The simple answer to why my student loan balance is going up and not down is that your minimum payments are not covering the interest charged each month. This is called negative amortization. As a result, your balance continues to go up and not down. Even if there is a $1 difference in the wrong direction it will cost you a significant amount more over the life of the loan.
So, let’s break this down to make it clear as day. Each month, the amount you owe, called the principal balance, is charged interest which is a fee for borrowing the money.
I am going to go deep here on the numbers to show you what is happening and how it can spiral out of control quick. We paid off $107K in 33 months on regular incomes because we understood the numbers. We took control into our own hands and away from the lenders by doing exactly this.
Here is a quick lesson on how interest accrues and how it affects your payments. I previously wrote an article called How to Calculate Interest on Debt that will explain this further but here I want to simply focus on what happens when you pay less than the accruing interest.
The basic formula:
(principal x interest) / 12 = interest accrued per month
The resulting interest then gets added to the remaining balance from the past month.
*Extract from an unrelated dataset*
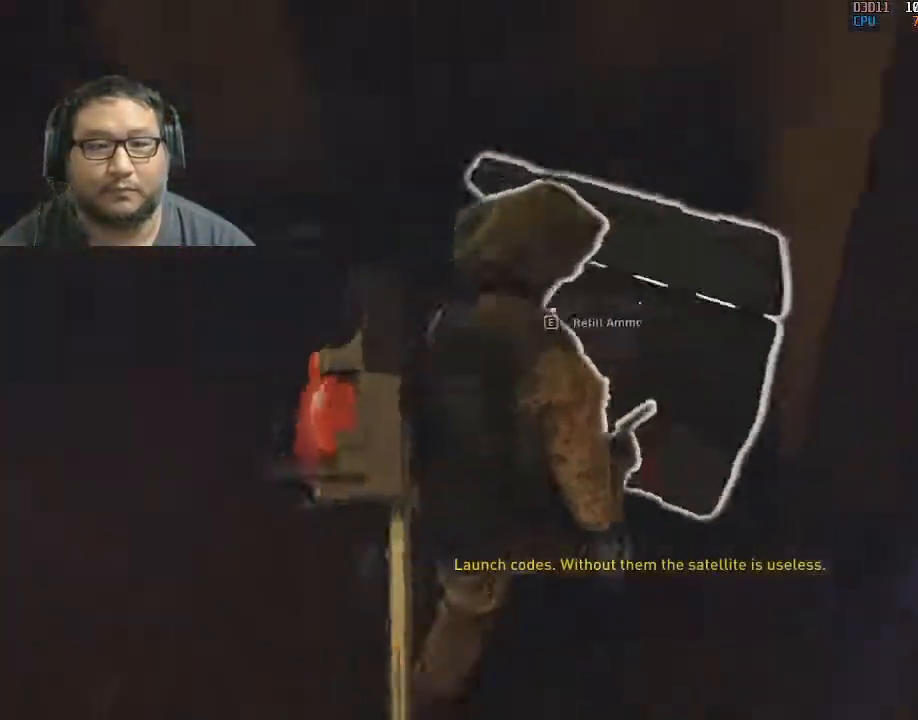
{"keys": ["e"], "mouse": [], "mouse_move": "up-left", "events": []}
The minimum payment then gets subtracted from that balance. Your first red flag is when the interest charged is greater than your minimum payment. Let’s look at this with actual numbers. We assume the following.
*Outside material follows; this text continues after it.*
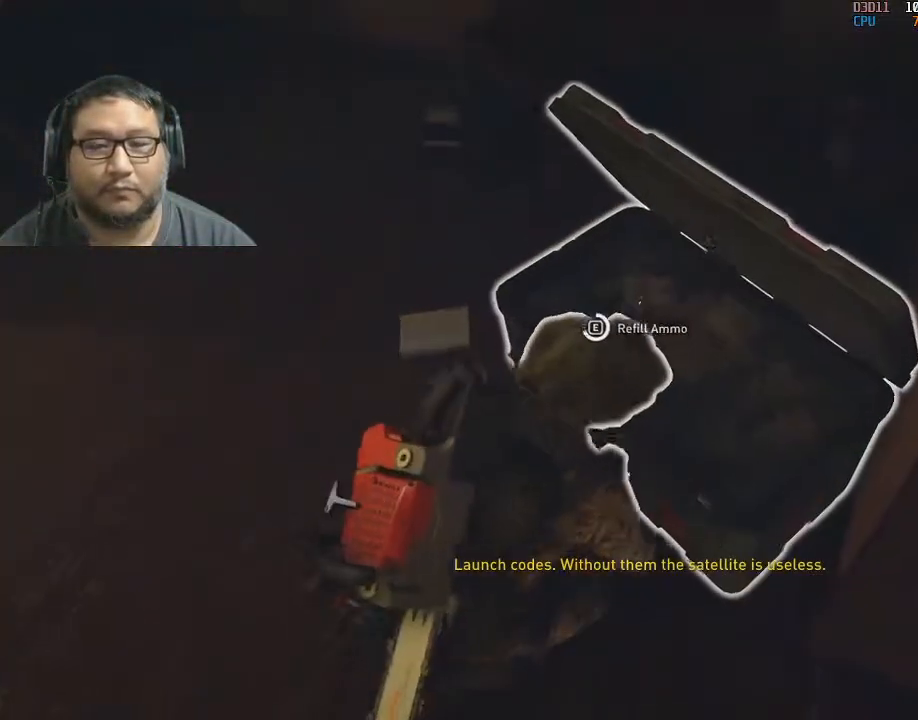
{"keys": ["2"], "mouse": [], "mouse_move": "still", "events": [[400, "e", "up"], [500, "2", "down"]]}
Principal Balance – $10,000
Interest Rate – 5% (also can be written as .05)
($10,000 x .05) / 12 = $41.67 interest accrued per month
Based on that you would pay $41.67 in interest for that month. If your minimum payment is less than that then you will be negatively amortizing and your balance will go up each month. If it is more than that then you will cover the interest each month as well as start paying down principal. That is the critical part to paying off your loans.
Now, let’s look at how this snowballs each month.
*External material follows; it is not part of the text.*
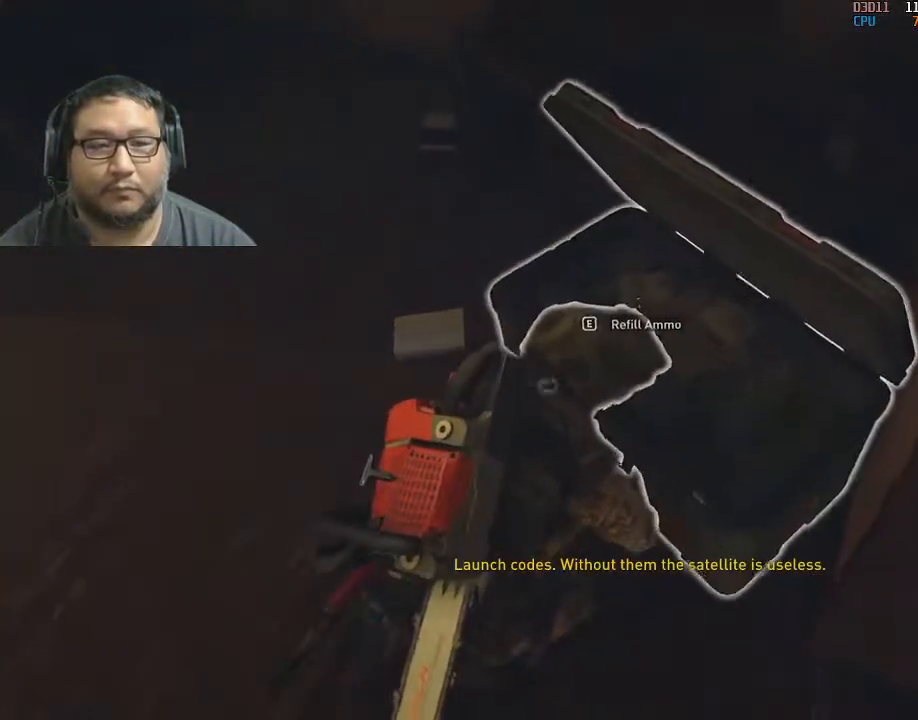
{"keys": ["shift", "w"], "mouse": [], "mouse_move": "left", "events": [[83, "2", "up"], [233, "a", "down"], [367, "w", "down"], [417, "shift", "down"], [467, "a", "up"]]}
Principal Balance of $10,000 + $41.67 (Interest accrued) – Minimum Payment = Resulting Principal Balance
The assumed minimum payment here is $100 a month.
MONTH 1: $10,000 + $41.67 – $100 = $9,941.67
MONTH 2: $9,941.67 + $41.42 – $100 = $9,883.09
MONTH 3: $9,883.09+ $41.18 – $100 = $9,824.27
Total Payment: $300
Total Principal Reduction: $175.73
Paying $100 a month will guarantee your loans are paid off in 10-11 years and would be close to a minimum payment you would see on a standard 10-year repayment plan.
You see how the balance at the end of each month goes down? That is what you want.
The assumed minimum payment here is $30 a month.
MONTH 1: $10,000 + $41.67 – $30 = $10,011.67
MONTH 2: $10,011.67+ $41.72 – $30 = $10,023.38
MONTH 3: $10,023.38+ $41.76 – $30 = $10,035.15
Total Payment: $90
Total Principal Reduction: $0
While you are paying less each month, which I understand might be desirable in the short term, you are basically throwing your money away. As you see, your principal balance is going up each month.
At this rate you will never pay it off unless you start paying more than the interest charged. It builds in the following manner.
2 years: $720 spent; $10,293.84 principal balance
5 years: $1,800 spent; $10,808.38 principal balance
10 years: $3,600 spent; $11,830.84 principal balance
You can see that while it may not seem like you are spending much initially as each month goes by you are increasing your burden for when you do start paying more than the interest charged. Not only is your principal balance going up but the interest charged increases a little bit each month too.
The point of all this math is to show you that it is worth it to do everything you can to pay more than the interest being charged each month. Typically, when a loan is set up by the lender and it has a 10 or a 20-year payoff period you will always be paying more than the interest charged.
Through the introduction of additional repayment plans is where things have gotten funny and ultimately bad for you.
What Causes These Low Payments?
Here are 3 common ways that might result in you paying less than interest is charged.
- Income Based or Income Driven Repayment Plan. If you are on an income based repayment plan typically your payment is 10-15% on your discretionary income. The intent of the plan is to help make your monthly payments more manageable. The downside is that it is possible your monthly payment does not cover the interest charged. You may not even know that when setting up the plan. This will result in your balance going up despite making payments. As your income increases and your payment goes up you will start to pay down the balance as you are paying more than the interest.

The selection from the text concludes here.